The Siren was sold as part of a wider sale of “Victorian, Pre-Raphaelite & British Impressionist Art”. Painted in oil on a canvas measuring 81 x 53 cm (32 x 21 inches), the painting depicts a shipwrecked sailor clinging to a rock with his left hand. A beautiful woman sits higher up on the rock watching him. She is naked with pale white skin and long auburn hair. Below her knees the sea spray has transformed her legs into fish scales and fins. She holds a lyre made from an abalone shell, identifying her as one of the legendary sirens who lure sailors to their death through song.
The painting appears to have been completed in 1900 and first sold for £450 in London on Waterhouse’s behalf by Thomas Agnew & Sons (1 February 1901). It was purchased by James Gresham (1836–1914) of Woodheys Park in Ashton-on-Mersey.

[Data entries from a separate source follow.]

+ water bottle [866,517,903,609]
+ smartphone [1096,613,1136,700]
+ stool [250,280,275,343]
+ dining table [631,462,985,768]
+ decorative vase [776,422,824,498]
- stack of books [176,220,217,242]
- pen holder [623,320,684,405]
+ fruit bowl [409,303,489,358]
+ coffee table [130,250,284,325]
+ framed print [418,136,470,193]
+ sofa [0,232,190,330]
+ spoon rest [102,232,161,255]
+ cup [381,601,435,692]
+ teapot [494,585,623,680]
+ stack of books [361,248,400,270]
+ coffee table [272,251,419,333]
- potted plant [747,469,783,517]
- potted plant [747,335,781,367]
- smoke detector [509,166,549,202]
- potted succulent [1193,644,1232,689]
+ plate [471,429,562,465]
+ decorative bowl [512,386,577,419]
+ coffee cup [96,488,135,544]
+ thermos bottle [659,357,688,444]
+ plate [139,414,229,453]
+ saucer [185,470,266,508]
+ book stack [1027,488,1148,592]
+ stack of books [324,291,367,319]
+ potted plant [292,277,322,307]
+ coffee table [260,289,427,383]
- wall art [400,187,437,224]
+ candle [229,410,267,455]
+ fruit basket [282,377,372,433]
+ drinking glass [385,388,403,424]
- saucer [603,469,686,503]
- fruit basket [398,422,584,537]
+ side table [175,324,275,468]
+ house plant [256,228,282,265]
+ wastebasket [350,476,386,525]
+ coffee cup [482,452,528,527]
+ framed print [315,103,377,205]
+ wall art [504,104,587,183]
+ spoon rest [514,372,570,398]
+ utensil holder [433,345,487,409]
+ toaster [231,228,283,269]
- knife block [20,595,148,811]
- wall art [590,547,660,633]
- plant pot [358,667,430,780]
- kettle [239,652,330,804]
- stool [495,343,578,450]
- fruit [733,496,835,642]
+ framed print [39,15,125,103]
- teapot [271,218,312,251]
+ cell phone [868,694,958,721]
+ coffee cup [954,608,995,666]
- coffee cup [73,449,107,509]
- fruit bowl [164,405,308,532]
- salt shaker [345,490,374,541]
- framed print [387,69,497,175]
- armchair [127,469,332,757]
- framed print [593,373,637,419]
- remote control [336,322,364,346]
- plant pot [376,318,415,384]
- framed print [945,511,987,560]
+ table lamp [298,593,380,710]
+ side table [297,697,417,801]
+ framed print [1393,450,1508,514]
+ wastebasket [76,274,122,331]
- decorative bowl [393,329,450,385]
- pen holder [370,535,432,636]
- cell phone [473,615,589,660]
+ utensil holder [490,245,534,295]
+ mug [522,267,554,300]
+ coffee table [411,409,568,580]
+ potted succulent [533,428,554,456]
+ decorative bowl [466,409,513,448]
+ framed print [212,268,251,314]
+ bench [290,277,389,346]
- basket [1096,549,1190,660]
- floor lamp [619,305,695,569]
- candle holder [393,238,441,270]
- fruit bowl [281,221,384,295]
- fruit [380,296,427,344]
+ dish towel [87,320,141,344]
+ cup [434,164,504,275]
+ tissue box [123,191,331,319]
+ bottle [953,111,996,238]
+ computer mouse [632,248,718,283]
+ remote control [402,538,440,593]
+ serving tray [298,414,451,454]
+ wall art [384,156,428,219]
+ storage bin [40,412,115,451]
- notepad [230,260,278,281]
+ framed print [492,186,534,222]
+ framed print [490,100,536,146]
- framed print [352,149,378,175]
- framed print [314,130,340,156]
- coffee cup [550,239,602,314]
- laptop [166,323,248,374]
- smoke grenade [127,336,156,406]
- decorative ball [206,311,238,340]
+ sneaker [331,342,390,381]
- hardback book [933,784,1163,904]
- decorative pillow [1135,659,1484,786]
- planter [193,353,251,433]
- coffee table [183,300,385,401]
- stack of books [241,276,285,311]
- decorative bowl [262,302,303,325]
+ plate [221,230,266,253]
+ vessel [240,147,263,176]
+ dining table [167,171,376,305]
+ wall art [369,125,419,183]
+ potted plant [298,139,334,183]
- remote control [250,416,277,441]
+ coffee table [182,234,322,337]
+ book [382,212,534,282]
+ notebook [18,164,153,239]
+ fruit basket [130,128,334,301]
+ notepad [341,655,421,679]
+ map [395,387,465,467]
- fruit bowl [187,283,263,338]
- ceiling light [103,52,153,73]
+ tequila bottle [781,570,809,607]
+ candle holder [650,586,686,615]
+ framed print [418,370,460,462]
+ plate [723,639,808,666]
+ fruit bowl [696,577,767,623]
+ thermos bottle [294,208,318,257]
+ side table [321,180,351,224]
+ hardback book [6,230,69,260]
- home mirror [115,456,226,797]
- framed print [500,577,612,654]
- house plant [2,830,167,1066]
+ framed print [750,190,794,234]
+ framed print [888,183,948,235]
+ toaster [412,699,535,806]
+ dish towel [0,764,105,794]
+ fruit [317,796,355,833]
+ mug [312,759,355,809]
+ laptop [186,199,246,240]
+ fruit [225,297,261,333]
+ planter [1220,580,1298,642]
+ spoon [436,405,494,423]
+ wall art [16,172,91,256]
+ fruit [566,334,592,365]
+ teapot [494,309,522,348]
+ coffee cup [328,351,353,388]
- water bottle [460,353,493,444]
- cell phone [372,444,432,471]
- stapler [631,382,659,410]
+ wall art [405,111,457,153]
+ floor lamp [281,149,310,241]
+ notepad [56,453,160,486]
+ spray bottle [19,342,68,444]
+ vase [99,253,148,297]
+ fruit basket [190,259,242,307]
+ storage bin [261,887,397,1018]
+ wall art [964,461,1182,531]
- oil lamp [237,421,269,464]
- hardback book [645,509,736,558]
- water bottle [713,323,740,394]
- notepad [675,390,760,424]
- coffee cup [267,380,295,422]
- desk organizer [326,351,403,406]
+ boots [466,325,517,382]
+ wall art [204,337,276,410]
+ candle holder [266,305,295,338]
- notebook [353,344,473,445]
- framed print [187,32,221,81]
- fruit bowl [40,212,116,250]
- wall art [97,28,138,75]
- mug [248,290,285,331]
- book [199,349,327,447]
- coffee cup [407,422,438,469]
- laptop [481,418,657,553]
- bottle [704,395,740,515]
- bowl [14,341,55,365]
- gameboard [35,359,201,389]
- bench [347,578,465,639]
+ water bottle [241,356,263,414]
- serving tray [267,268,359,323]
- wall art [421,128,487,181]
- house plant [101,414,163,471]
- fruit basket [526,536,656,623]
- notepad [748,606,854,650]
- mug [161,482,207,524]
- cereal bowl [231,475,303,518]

Upon Gresham’s death in 1914, his executors sold the painting at Christies (12 July 1917), where it was purchased by William Hesketh Lever, 1st Viscount Leverhulme, who placed it in the Lady Lever Art Gallery. On 6 June 1958 the Lady Lever Art Gallery sold it at Christies, where it was purchased by an individual named ‘Goldschmidt’. It appeared on the market again in 1970 at D’Offay-Couper Gallery, London, where it sold to one M Bertonati. Sotheby’s sold the painting to Seymour Stein, an American entrepreneur and record producer, on 26 November 1985.
Before the 2018 auction, The Siren was included in Sotheby’s sale “The Collecting Eye of Seymour Stein” on 11 December 2003 in New York City, USA, but did not sell.